Great Falls Montana History Tour
This tour is a work in progress
This museum offers visitors an opportunity to view the personal collection and learn more about the life of Charles Marion Russell, artist of the Old American West. Russell completed more than 3,000 paintings that seek to capture the essence of the American West. Russell was born on March 19th, 1864 in St. Louis Missouri and died in Great Falls, Montana at the age of 62 on October 24th, 1926.
Opened in 1977, the Paris Gibson Square Museum of Art showcases contemporary art created by artists from Montana and the Northwest region. The collection consists of more than 800 works of art and also includes American Indian contemporary art, American self-taught art, and 234 sculptures created by self-taught artist Lee Steen. The museum is housed in the historic 1896 Great Falls Central High School building, which is listed on the National Register of Historic Places and is one of the state's best-preserved schools dating to the late 19th century. It operated as high school from 1896 to 1930 and junior high school from 1930 and 1975. The building is named after Paris Gibson (1830-1920), the founder of Great Falls and one of Montana's prominent business and political figures in the late 19th and early 20th centuries. Architect William White designed the old school in the Romanesque Revival style.
The Union Bethel African Methodist Episcopal Church (AME) in Great Falls, Montana, is one of the first built and longest- used churches for African-Americans in Montana and is crucial because it represents blacks efforts to grow their community in the west. The church played a crucial role in the development of the Great Falls' black community. After the emancipation of blacks after the Civil War many freedman and women joined the nation migration west. The Union Bethel African Methodists Episcopal church was a monumental fixture in the black community, and served as one of the first landmarks in the west where blacks could congregate freely. The Union Bethel Church served as a diverse social and civil fixture in the black community. The women of the church formed organizations to benefit the church and the community, including a Ladies' Aid society and a missionary group. Later some of the women in the Church formed the Dunbar Art and Study Club, which promoted literacy and did much to promote civil rights. In the 1950s the church reached a turning point when black airmen brought in new black residents. The Union Bethel AME Church is an interesting landmark in African- American history. Its location in Great Falls, Montana truly captures how wide spread the freedom movement in America was. The church was truly an important aspect of the black community and served as a communal dwelling place of the black residents of the area.

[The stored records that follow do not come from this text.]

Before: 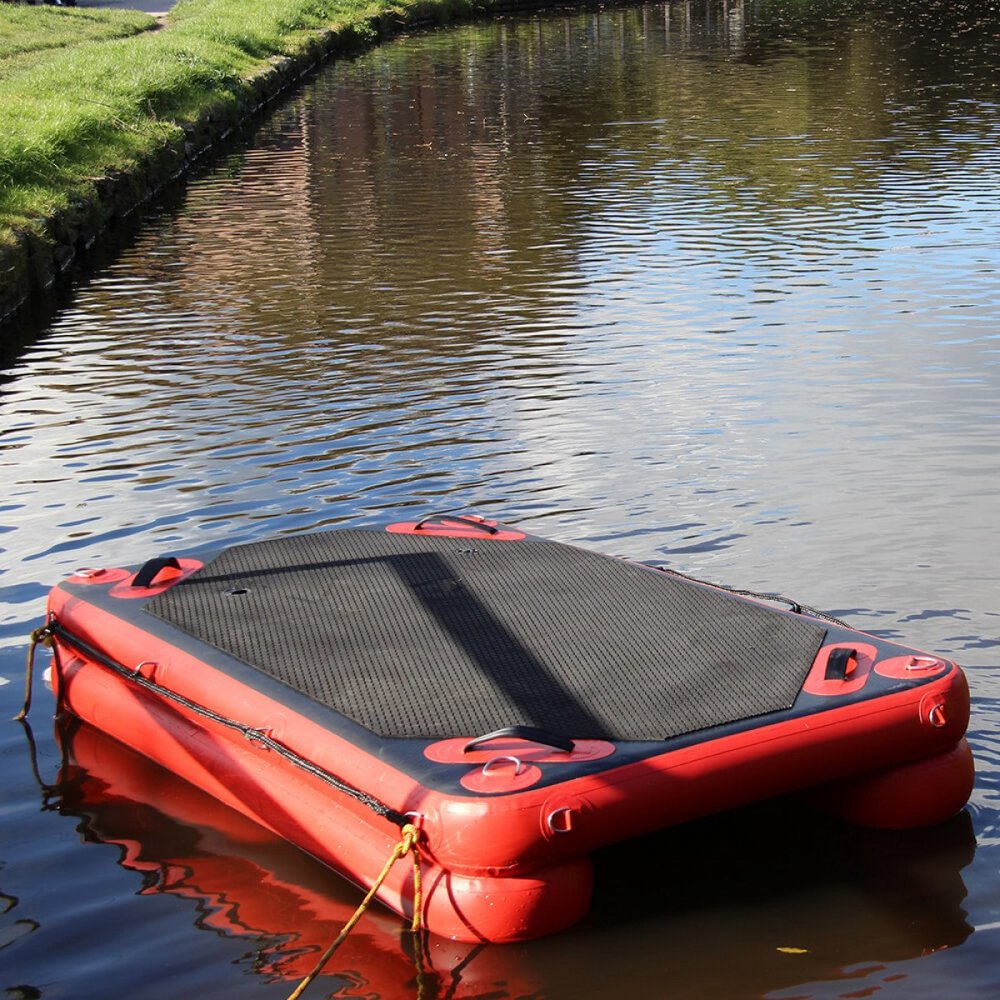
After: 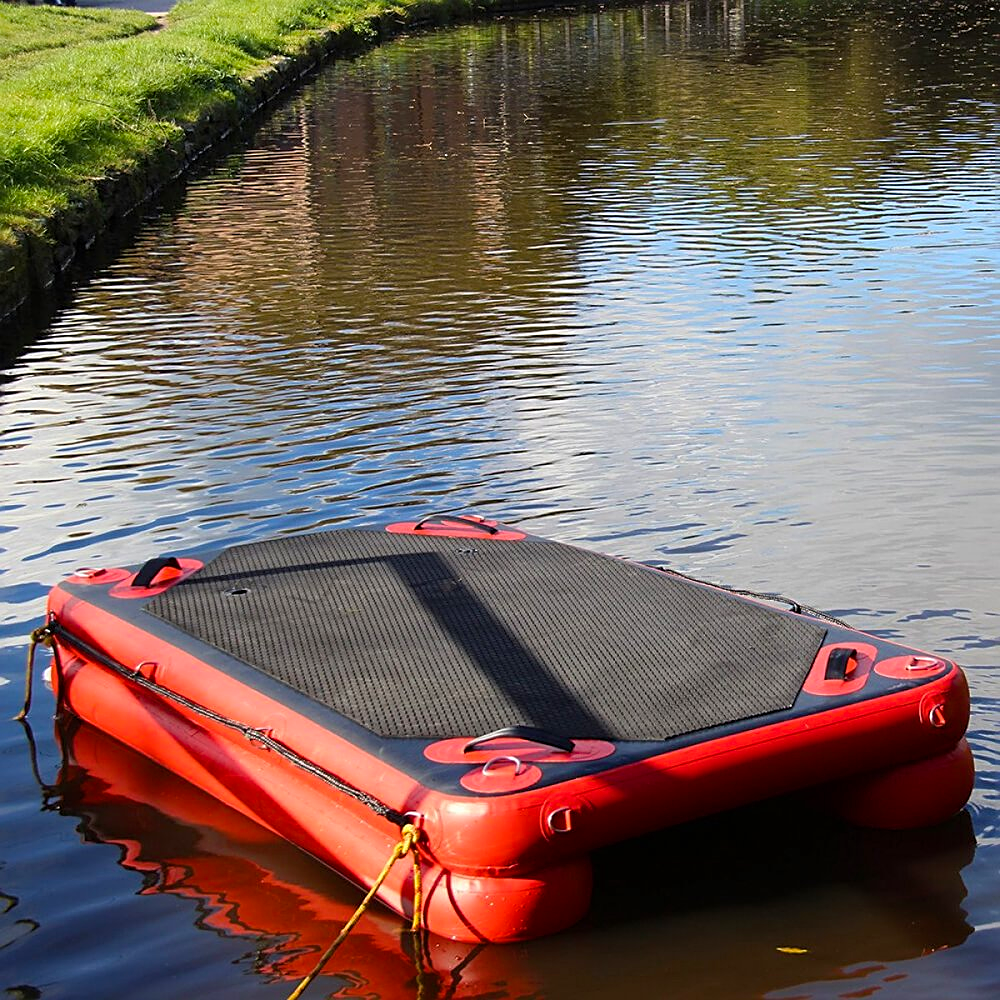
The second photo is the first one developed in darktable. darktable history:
sharpen: on, module defaults
color balance rgb: perceptual saturation grading › global saturation 20%, global vibrance 20%
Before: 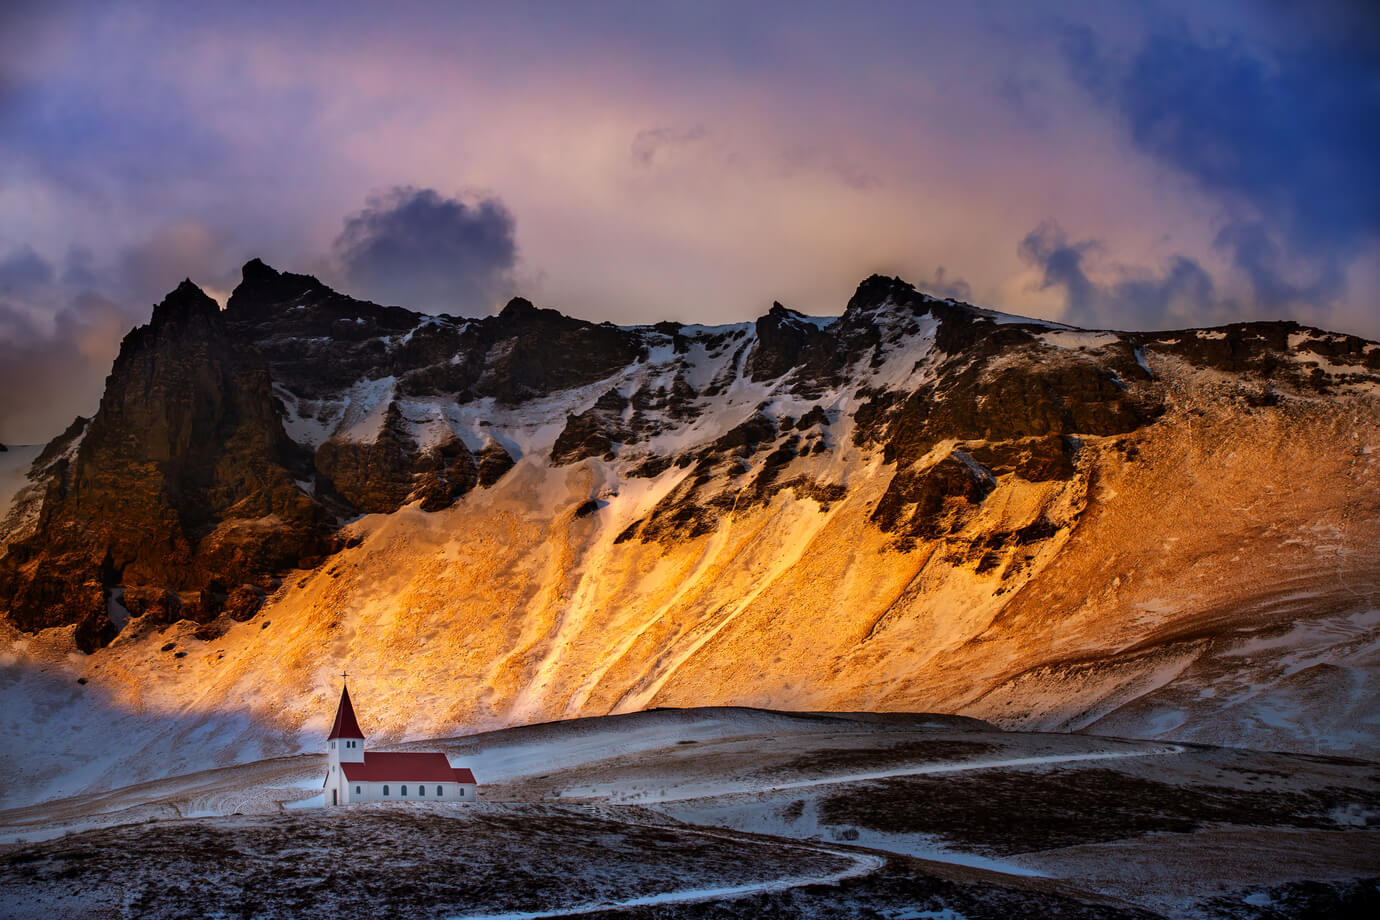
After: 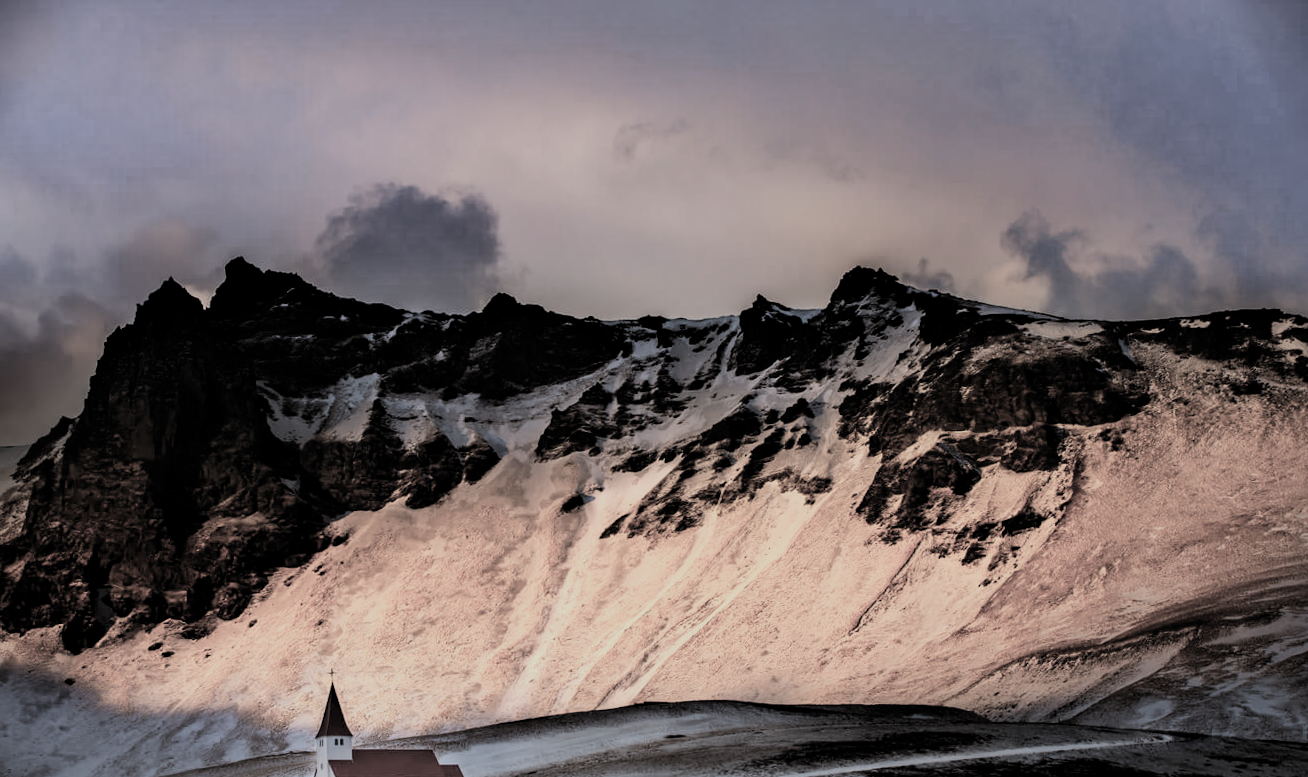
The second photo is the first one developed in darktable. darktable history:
crop and rotate: angle 0.591°, left 0.339%, right 3.351%, bottom 14.144%
filmic rgb: black relative exposure -5.05 EV, white relative exposure 3.52 EV, hardness 3.18, contrast 1.199, highlights saturation mix -28.72%, color science v5 (2021), contrast in shadows safe, contrast in highlights safe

So if you want a unique experience of African-American history, come to the Union Bethel AME Church.
Local freemasons have called the Masonic Temple home since it was built in 1915. The historic building is three-stories high and was designed in the Tudor Revival Style—with elements of the Elizabethan, Moorish, and Gothic styles—by Dutch architect Johannes Van Teylingen. Interesting features include decorative polychrome brickwork, a gabled entry tower with flanking arched entrances, and a pair of small balconies. The temple was added to the National Register of Historic Places in 2000.
This stately building is significant for its architecture and association with its builder, William Roberts, who was one of the city's leading builders during the late 19th and early 20th centuries. Roberts constructed a number of commercial and residential buildings in the city including this one, which is considered his best work. In terms of architecture, the Roberts Building is a fine example of Classical Revival architecture. Its most prominent feature is its elaborate cornice with decorative paired supports. Various businesses occupy the first floor and apartments are located on the upper floors.
Located prominently in the heart of Great Falls, the Cascade County Courthouse has served as the seat of county government since its construction in 1903. The building is a beautiful example of French Renaissance architecture and features a grey sandstone exterior, a large copper dome topped by a Statue of Justice, and a main entrance with a marble-columned portico and a pair of stairs leading to the front doors. The dome rests on a structure circular structure with columned porticos and reaches a height of 135 feet at the top of the statue. The courthouse is listed on the National Register of Historic Places and is a contributing property of the Great Falls Northside Residential Historic District, which is also on the register.
Situated along the east side of of Gibson Park stands a statue commemorating Paris Gibson (1830-1920), the founder of Great Falls. Born in Maine, Gibson became a successful entrepreneur and politician. He engaged in a number of business activities, including sheep ranching and hydroelectric power, and served in a number of political positions including mayor of Great Falls and U.S. Senator. The park is named after him.
The historic Chicago, Milwaukee and St. Paul Passenger Depot is one of the most prominent landmarks in Great Falls. The Chicago, Milwaukee and St. Paul Railroad, which was also commonly referred to as the Milwaukee Road, built this depot in 1915. The building's most distinguishing feature is the tower, which reaches a height of 135 feet and is visible from a great distance. When it was built, railroad officials regarded the building as the finest depot on its railroad line between Chicago and Spokane. The creation of this stately passenger train station also helped the city's status as a key regional center. The economy and population grew in the city and the surrounding area as a result of the rail line and depot. In terms of design, the depot is a good example of Mission Revival architecture, and the tower features the Milwaukee Road's trademark on all four sides. The depot is now used as an office building.